### Work request 1
From the forum discussion, write out the passage between "I have to say" and "them at all.", inclusive.
### Work request 2
List every abbreviation written in capital letters that appears in the forum discussion.

### Document extract
━━━━

I have to say some of the COSA meetings drive me nuts. Lots of thinking that just keepig your side of the street clean, i.e. not yelling and controlling but living and allowing the addict to live in their addiction and setting NO boundaries about it. I am just stunned at the amount of this going on.
Yes. I remember this well. I also remember all the listless, slumped-over people who had been attending those meetings for years. There was no spark left in them at all.
As an aside, Missy Mommy, my STBX had a NPD mother. He always had N traits, but was so likable and NICE that we all ignored them. As the SA progressed, the NPD became full-blown. OR the NPD progressed, and the SA became full-blown. Not sure which. But either way, they are interlinked somehow.
And if you want to read more about his latest NPD stunt, I've posted the "Hold on to your seat" post on the S&D thread.
Also, I can relate to the SA taking their stress out on you. I was just talking to my IC about that - at the beginning of our relationship, we would be having these huge fights out of the blue and I had no idea why - it was awful and baffling. I finally started to link it to stress at work and got him to stop taking it out on me as much, but he still does it.

━━━━

### Given records

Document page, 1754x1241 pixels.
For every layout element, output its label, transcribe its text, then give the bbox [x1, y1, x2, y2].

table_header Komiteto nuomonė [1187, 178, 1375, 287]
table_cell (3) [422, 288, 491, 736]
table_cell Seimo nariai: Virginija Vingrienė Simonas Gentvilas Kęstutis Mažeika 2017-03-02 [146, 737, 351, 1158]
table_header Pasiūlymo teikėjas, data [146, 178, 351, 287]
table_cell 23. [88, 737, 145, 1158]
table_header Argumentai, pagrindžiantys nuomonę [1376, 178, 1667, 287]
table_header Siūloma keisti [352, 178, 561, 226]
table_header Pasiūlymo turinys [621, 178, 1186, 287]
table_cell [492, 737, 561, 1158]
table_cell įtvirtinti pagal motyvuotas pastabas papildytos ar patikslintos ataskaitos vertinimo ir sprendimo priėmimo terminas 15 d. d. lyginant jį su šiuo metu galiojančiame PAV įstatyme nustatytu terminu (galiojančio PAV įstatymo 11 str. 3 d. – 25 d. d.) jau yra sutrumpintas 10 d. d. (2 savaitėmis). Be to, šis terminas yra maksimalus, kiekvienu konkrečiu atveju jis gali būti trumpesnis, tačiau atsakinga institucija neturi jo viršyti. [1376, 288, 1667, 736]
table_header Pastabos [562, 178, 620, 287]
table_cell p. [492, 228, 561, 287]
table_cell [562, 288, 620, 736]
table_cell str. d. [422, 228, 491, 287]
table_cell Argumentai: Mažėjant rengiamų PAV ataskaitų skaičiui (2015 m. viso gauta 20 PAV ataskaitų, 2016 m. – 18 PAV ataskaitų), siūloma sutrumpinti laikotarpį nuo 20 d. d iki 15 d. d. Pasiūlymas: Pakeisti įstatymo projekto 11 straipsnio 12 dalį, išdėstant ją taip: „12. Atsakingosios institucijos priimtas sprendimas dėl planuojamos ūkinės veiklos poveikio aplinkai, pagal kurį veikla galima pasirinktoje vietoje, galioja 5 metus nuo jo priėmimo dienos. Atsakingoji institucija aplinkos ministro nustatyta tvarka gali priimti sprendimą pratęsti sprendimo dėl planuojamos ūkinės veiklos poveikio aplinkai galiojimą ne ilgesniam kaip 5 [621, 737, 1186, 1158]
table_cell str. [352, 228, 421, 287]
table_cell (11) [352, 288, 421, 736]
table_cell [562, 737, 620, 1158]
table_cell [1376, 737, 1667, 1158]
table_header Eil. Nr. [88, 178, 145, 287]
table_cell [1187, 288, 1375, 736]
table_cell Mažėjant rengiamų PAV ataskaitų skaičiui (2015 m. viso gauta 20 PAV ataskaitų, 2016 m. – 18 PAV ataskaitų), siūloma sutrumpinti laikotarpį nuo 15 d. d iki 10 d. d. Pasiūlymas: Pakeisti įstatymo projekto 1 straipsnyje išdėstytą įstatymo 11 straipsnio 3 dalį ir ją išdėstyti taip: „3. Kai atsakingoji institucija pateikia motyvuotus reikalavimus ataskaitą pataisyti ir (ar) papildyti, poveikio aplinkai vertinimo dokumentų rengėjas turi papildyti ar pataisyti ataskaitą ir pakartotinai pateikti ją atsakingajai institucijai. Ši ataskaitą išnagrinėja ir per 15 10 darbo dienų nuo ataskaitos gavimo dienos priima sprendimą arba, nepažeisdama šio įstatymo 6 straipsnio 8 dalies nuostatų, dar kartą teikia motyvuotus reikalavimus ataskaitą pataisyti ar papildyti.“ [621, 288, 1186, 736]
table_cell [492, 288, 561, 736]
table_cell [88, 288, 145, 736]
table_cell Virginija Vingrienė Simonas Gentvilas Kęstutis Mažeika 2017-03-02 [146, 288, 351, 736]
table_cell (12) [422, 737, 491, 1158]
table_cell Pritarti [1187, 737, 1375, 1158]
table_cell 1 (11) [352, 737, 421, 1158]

━━━━

### Exercise result 1
I have to say some of the COSA meetings drive me nuts. Lots of thinking that just keepig your side of the street clean, i.e. not yelling and controlling but living and allowing the addict to live in their addiction and setting NO boundaries about it. I am just stunned at the amount of this going on.
Yes. I remember this well. I also remember all the listless, slumped-over people who had been attending those meetings for years. There was no spark left in them at all.

### Exercise result 2
COSA, STBX, NPD, N, SA, S&D, IC